Data to examine below:

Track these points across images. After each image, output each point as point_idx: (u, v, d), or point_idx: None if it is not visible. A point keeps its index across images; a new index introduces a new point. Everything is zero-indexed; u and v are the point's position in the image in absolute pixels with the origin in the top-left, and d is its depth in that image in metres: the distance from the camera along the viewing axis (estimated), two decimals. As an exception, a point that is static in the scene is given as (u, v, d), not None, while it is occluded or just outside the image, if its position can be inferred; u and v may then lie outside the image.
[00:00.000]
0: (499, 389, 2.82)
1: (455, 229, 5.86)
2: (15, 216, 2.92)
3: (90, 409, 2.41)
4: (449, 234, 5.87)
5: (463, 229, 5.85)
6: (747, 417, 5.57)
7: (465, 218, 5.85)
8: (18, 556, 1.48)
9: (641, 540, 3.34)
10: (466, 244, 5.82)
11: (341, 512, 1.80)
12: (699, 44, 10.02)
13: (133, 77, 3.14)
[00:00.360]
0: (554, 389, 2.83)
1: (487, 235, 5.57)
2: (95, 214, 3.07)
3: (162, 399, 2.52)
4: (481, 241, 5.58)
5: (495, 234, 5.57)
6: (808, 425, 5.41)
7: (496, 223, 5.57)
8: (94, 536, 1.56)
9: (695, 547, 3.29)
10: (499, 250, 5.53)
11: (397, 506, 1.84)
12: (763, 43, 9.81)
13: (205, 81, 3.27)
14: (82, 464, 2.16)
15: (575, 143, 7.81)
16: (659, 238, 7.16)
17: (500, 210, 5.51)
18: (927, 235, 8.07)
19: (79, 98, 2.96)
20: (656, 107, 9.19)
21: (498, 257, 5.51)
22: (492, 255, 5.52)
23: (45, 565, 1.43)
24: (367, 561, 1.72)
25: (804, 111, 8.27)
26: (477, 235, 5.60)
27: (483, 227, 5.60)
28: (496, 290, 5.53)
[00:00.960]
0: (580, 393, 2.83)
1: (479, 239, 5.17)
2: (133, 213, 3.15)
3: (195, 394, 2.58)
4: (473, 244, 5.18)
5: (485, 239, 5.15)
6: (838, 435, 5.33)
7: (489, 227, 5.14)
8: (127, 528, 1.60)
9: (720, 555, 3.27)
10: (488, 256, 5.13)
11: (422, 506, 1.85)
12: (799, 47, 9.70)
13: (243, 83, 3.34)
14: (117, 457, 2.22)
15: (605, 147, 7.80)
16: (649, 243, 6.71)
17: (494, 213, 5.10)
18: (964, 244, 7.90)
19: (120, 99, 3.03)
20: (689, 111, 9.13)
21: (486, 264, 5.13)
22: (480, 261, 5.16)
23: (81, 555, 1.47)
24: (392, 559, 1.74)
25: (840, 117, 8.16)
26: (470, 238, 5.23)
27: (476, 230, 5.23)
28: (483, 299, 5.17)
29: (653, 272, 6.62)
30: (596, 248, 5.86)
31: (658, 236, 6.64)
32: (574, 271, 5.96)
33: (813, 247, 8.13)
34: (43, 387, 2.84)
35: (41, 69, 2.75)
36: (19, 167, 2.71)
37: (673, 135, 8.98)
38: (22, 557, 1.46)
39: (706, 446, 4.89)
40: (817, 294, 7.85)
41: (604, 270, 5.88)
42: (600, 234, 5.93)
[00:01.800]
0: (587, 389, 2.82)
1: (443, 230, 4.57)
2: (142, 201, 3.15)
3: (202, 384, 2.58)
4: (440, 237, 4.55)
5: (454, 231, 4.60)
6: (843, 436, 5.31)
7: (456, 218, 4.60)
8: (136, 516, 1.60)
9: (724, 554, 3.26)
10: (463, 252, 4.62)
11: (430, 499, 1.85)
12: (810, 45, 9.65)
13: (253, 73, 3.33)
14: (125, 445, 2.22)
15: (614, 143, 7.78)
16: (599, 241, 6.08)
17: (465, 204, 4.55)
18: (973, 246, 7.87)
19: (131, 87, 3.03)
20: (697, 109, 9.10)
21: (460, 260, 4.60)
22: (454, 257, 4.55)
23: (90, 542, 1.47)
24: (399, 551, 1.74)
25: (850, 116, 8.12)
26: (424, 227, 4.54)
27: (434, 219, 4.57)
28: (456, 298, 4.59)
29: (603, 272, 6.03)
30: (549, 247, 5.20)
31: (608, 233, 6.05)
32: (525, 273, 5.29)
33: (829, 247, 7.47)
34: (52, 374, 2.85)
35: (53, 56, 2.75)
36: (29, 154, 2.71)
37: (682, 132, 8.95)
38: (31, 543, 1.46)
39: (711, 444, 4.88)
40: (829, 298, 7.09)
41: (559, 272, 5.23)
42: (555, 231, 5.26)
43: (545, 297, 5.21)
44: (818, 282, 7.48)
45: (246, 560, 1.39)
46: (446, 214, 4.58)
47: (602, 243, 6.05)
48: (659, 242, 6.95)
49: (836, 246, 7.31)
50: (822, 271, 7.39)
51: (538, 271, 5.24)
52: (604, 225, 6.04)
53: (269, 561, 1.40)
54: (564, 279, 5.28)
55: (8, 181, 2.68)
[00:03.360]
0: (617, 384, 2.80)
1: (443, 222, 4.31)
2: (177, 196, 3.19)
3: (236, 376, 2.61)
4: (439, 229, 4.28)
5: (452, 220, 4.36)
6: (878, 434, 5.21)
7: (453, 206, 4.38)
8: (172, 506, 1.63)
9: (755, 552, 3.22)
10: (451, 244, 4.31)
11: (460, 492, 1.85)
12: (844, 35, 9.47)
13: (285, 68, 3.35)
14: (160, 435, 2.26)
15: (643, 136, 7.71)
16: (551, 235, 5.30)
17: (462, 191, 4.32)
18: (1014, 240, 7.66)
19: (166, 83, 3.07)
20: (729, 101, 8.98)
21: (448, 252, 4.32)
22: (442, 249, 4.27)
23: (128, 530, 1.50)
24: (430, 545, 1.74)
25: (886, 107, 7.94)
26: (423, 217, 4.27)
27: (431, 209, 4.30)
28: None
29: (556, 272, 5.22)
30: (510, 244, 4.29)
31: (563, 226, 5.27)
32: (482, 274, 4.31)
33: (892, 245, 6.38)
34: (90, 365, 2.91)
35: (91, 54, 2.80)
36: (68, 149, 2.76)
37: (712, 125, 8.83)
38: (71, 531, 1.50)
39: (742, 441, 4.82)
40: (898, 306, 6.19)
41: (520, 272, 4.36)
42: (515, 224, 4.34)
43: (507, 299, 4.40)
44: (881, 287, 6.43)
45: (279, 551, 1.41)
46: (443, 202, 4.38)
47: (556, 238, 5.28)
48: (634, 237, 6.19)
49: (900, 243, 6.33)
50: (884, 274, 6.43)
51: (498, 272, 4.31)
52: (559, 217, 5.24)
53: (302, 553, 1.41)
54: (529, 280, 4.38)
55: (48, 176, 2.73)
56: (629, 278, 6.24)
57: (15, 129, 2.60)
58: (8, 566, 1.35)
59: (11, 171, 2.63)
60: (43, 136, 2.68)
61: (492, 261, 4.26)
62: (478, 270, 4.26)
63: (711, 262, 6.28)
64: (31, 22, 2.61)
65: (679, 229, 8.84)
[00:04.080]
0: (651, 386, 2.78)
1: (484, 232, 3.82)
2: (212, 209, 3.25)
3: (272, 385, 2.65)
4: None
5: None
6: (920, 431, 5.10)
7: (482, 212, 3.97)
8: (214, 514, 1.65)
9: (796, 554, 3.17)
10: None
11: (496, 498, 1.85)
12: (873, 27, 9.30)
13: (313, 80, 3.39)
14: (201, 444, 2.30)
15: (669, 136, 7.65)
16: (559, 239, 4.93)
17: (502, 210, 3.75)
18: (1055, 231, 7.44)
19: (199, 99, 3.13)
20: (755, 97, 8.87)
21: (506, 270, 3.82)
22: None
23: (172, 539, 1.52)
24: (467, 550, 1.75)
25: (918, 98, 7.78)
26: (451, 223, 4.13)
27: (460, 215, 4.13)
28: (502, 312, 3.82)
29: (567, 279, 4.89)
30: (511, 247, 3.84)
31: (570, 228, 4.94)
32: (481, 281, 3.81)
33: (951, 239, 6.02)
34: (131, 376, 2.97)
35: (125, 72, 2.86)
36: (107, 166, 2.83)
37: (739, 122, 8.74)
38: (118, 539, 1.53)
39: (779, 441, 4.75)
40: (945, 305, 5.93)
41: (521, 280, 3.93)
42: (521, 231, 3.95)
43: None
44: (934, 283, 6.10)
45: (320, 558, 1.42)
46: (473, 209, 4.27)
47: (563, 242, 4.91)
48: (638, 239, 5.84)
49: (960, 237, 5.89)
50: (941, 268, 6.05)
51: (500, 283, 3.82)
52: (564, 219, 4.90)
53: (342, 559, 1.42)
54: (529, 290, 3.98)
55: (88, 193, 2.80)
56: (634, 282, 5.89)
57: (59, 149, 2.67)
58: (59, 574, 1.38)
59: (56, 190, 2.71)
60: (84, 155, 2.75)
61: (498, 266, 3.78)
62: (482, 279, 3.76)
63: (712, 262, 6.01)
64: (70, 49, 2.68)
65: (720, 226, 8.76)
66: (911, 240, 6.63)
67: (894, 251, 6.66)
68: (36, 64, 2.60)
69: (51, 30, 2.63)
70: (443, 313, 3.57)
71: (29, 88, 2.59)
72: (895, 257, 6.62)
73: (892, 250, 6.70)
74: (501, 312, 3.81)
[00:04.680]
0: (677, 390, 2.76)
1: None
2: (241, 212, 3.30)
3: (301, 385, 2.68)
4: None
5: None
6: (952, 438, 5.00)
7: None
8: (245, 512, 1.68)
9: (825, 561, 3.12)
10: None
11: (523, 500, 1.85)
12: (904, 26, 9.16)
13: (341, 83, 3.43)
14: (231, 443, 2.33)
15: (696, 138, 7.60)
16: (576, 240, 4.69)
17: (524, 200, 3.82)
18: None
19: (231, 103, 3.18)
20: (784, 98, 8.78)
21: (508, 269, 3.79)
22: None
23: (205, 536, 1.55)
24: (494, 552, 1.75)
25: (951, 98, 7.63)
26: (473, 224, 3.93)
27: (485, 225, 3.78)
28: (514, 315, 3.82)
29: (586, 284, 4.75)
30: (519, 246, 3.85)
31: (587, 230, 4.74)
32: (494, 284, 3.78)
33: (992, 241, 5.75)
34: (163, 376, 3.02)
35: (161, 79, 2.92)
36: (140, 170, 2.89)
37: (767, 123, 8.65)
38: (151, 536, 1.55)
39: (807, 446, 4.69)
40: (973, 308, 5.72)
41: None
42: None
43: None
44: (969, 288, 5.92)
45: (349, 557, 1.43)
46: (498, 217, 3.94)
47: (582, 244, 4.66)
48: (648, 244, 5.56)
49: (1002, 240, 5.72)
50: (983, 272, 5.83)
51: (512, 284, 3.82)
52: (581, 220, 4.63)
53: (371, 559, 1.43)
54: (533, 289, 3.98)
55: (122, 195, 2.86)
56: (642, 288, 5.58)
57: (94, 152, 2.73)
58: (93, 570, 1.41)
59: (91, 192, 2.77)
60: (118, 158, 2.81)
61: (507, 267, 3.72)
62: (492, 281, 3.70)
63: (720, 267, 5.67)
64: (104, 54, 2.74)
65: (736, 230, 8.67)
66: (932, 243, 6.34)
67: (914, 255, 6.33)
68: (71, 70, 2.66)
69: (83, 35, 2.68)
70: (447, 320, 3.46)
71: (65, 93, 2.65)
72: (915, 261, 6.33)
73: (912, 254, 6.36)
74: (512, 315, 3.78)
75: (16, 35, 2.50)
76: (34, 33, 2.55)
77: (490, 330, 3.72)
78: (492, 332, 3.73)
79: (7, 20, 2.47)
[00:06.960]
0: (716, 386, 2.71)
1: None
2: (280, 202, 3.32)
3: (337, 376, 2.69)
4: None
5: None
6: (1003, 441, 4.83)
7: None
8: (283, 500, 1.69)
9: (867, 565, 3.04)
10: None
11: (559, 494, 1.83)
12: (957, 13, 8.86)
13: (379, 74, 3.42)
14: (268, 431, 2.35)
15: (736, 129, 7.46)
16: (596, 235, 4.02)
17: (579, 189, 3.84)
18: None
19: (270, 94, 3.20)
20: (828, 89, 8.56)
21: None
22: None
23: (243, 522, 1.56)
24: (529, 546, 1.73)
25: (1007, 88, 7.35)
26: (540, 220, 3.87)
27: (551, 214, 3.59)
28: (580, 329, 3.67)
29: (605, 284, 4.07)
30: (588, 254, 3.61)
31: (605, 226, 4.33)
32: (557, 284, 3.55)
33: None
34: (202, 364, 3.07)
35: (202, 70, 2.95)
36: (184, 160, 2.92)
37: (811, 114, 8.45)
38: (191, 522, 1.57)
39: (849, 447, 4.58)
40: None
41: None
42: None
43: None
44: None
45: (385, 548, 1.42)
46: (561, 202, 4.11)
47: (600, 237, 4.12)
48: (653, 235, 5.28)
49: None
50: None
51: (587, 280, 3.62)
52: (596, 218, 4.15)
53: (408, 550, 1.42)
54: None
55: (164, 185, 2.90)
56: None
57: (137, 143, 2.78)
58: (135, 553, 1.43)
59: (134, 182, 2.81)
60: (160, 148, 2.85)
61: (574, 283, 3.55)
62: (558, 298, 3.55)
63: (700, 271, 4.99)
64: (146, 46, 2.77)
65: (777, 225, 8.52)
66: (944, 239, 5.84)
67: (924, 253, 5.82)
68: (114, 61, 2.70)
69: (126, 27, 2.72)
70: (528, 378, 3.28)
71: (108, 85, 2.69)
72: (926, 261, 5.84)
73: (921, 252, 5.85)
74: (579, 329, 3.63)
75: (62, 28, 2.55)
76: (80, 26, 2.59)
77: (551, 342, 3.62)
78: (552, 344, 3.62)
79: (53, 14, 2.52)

End of Data to examine.

Return only the lines between the one holding "32: (574, 271, 5.96)" and the one holding "55: (8, 181, 2.68)", inclusive, exactly as they appear above.

Written answer:
32: (574, 271, 5.96)
33: (813, 247, 8.13)
34: (43, 387, 2.84)
35: (41, 69, 2.75)
36: (19, 167, 2.71)
37: (673, 135, 8.98)
38: (22, 557, 1.46)
39: (706, 446, 4.89)
40: (817, 294, 7.85)
41: (604, 270, 5.88)
42: (600, 234, 5.93)
[00:01.800]
0: (587, 389, 2.82)
1: (443, 230, 4.57)
2: (142, 201, 3.15)
3: (202, 384, 2.58)
4: (440, 237, 4.55)
5: (454, 231, 4.60)
6: (843, 436, 5.31)
7: (456, 218, 4.60)
8: (136, 516, 1.60)
9: (724, 554, 3.26)
10: (463, 252, 4.62)
11: (430, 499, 1.85)
12: (810, 45, 9.65)
13: (253, 73, 3.33)
14: (125, 445, 2.22)
15: (614, 143, 7.78)
16: (599, 241, 6.08)
17: (465, 204, 4.55)
18: (973, 246, 7.87)
19: (131, 87, 3.03)
20: (697, 109, 9.10)
21: (460, 260, 4.60)
22: (454, 257, 4.55)
23: (90, 542, 1.47)
24: (399, 551, 1.74)
25: (850, 116, 8.12)
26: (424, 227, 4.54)
27: (434, 219, 4.57)
28: (456, 298, 4.59)
29: (603, 272, 6.03)
30: (549, 247, 5.20)
31: (608, 233, 6.05)
32: (525, 273, 5.29)
33: (829, 247, 7.47)
34: (52, 374, 2.85)
35: (53, 56, 2.75)
36: (29, 154, 2.71)
37: (682, 132, 8.95)
38: (31, 543, 1.46)
39: (711, 444, 4.88)
40: (829, 298, 7.09)
41: (559, 272, 5.23)
42: (555, 231, 5.26)
43: (545, 297, 5.21)
44: (818, 282, 7.48)
45: (246, 560, 1.39)
46: (446, 214, 4.58)
47: (602, 243, 6.05)
48: (659, 242, 6.95)
49: (836, 246, 7.31)
50: (822, 271, 7.39)
51: (538, 271, 5.24)
52: (604, 225, 6.04)
53: (269, 561, 1.40)
54: (564, 279, 5.28)
55: (8, 181, 2.68)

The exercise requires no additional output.